Abaporu pode ter tirado a paz de alguns parnasianos em seu momento de lançamento,
dando a ver para o que a arte modernista veio expressar o que a modernidade de
algumas metrópoles mundiais estaria sinalizando há algum tempo com nova paisagem
modificada e os novos hábitos, como a pedagogia social oferecida pelo mar, através do
banho de mar tropical. Entretanto, sem esquecer a ironia do “homem que come” numa
terra de abundante plantio, mas de cidadãos famintos de dignidade.
Estou sem paz assistindo atônita a um louco imperialista e ditador que decidiu ampliar
seu poder avançando sobre um país que tem feição política diferente e preserva a
democracia conquistada, com toda complexidade que uma análise séria venha
redimensionar a trajetória ucraniana..
Estou em paz comigo ao saber que estou fazendo o melhor no âmbito cultural que é a
minha praia. Porém, estou sem a mesma paz ao saber que muitas crianças tiveram seus
lares arrancados de si ao terem de seguir em direção a um país desconhecido para suas
infâncias.
Que a paz esteja conosco, seres humanos do Ocidente, neste momento de intensa
preocupação com a possibilidade de perderem a calma com Putin e uma 3ª guerra
mundial estourar, de consequências inimagináveis, mesmo com a internet das coisas
indicando que nossa vida poderia ser confortável algum dia…
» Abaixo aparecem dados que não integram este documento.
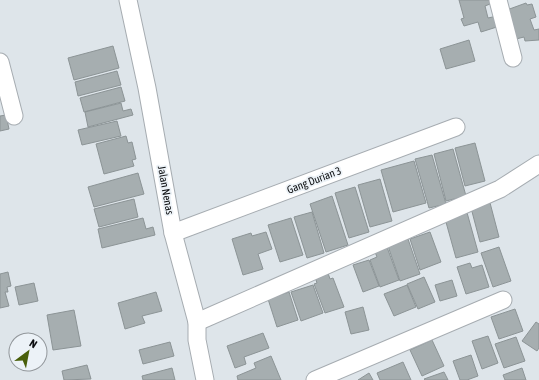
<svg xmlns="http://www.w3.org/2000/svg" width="539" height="380" font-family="'Asap Condensed',sans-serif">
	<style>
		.building { fill: #a6aeb0; stroke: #8c9496 }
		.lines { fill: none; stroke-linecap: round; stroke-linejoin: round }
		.minor-casing { stroke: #a6acb1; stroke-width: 19 }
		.minor { stroke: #fff; stroke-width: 17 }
		.labels { text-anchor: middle; stroke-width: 3.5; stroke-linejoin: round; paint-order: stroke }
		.street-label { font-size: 11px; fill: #0c0e10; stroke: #ecf2f7 }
	</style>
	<rect width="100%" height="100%" fill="#dee5ea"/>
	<g class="building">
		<polygon points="459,0 489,0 490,4 485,6 488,18 497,16 500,26 481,32 478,22 464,26 461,19 464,18"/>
		<polygon points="526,3 527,5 532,4 536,17 530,19 534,30 539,29 539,40 525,41 524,37 512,40 504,11"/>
		<polygon points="469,40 475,61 446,69 440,49"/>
		<polygon points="113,46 119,68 74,80 68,58"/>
		<polygon points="117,71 121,85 78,96 75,82"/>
		<polygon points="121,87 125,101 84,112 80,98"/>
		<polygon points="121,103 123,111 131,109 133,115 88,127 85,112"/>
		<polygon points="6,115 9,129 0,131 0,116"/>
		<polygon points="117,121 121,136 82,145 78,130"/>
		<polygon points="126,136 128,143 132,142 136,159 132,160 134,166 104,174 96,144"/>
		<polygon points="475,143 485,181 465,186 455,148"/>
		<polygon points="453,149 466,196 446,201 434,154"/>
		<polygon points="432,155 446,204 429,208 415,159"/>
		<polygon points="414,161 426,203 393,212 381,170"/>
		<polygon points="138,173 144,194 94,207 88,187"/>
		<polygon points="380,179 392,221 370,227 358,185"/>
		<polygon points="355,187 369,232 349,238 335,193"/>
		<polygon points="332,196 348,245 326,252 310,204"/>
		<polygon points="134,199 138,217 99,227 94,209"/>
		<polygon points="489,199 499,237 480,242 470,204"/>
		<polygon points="466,209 478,252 456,258 444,215"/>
		<polygon points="312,212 324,253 307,258 294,217"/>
		<polygon points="143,218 146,229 153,227 155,235 102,248 98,229"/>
		<polygon points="291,218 303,255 280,262 268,225"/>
		<polygon points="266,232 272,249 258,254 263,269 243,275 232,239 251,233 252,236"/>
		<polygon points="430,232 441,262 420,270 410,239"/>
		<polygon points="408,239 420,274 400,281 388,246"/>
		<polygon points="387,247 399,280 380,287 370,260 377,257 375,252"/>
		<polygon points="499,247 511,281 493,287 481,253"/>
		<polygon points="369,260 379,286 363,292 353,265"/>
		<polygon points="470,263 472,268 482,265 489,287 466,294 457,267"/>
		<polygon points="8,272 11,286 7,287 8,292 5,292 9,306 0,308 0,274"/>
		<polygon points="328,273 330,279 333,278 344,307 325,313 314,284 317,283 315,277"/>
		<polygon points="424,277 435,302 418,309 407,284"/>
		<polygon points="452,280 457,296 440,301 435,285"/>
		<polygon points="34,283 38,301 19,305 15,287"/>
		<polygon points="313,285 323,313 301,321 291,292"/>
		<polygon points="407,285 416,307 394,316 384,294"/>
		<polygon points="156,292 162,311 142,316 145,323 125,329 118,303"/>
		<polygon points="289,292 298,320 277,327 268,299"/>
		<polygon points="363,307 369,330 351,334 345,312"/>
		<polygon points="515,309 523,331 499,339 491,317"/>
		<polygon points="74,310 81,346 53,350 47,315"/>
		<polygon points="536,322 539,324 539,348 537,351 522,341"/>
		<polygon points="263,333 269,348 244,357 246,364 235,368 227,346"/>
		<polygon points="488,336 498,363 482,369 472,341"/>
		<polygon points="516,337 525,361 504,368 495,344"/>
		<polygon points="432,340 444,366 422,376 410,350"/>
		<polygon points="170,342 174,356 143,364 139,350"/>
		<polygon points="471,355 478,376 467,380 460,380 453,361"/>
		<polygon points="271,356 281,380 238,380 237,376 256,368 254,363"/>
		<polygon points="403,362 411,380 380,380 377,373"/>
		<polygon points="87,365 91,379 64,380 62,371"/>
		<polygon points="172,368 175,380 143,380 142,376"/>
		<polygon points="522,368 526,380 505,380 503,375"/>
		<polygon points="444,372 448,380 425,380 424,379"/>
		<polygon points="369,373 373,380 358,380"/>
	</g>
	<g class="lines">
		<g class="minor-casing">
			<g id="minor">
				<polyline points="128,0 147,88 173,233 197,322 197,340 205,380"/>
				<polyline points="498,0 513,58"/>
				<polyline points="0,62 14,116"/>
				<polyline points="173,233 456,127"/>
				<polyline points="197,322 500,189 539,164"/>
				<polyline points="315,380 503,300"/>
			</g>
		</g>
		<use href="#minor" class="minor"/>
	</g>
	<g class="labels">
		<g class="street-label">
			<text transform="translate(314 180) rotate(-21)" y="4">Gang Durian 3</text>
			<text transform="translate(166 190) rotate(80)" y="4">Jalan Nenas</text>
		</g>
	</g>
	<g transform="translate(28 352) rotate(32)"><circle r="19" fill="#ecf2f7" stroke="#92979b"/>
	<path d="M0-3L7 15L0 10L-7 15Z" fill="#485f0a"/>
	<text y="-6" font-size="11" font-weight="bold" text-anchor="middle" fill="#0c0e10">N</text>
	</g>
</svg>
Espero que você esteja com boa parte de sua paz interna perdida também, porque talvez
isto lhe recomende como ser sensível humano e pouco alienado do mundo
desequilibrado e desigual em que vivemos e não suportamos mais. Não creio ser
possível ficar “neutro” ante o êxodo forçado de 10 milhões de cidadãos encarnados
saindo da Ucrânia invadida pela Rússia. Duvido de minha “humanidade” em muitos
momentos atualmente. Será que ele também?

ANGELI ROSE é professora, pesquisadora, carioca, mãe de Thiago Krause, tem vários
títulos honoríficos, atua intensamente no âmbito cultural, mas atualmente revê todas as conquistas, redimensiona as escolhas feitas e as parcerias estabelecidas, porque ao final e ao cabo, tudo pode escafeder-se em poucas horas, ou pela guerra mundial, ou pelo individualismo vigente que desmancha tudo o que parece sólido ainda.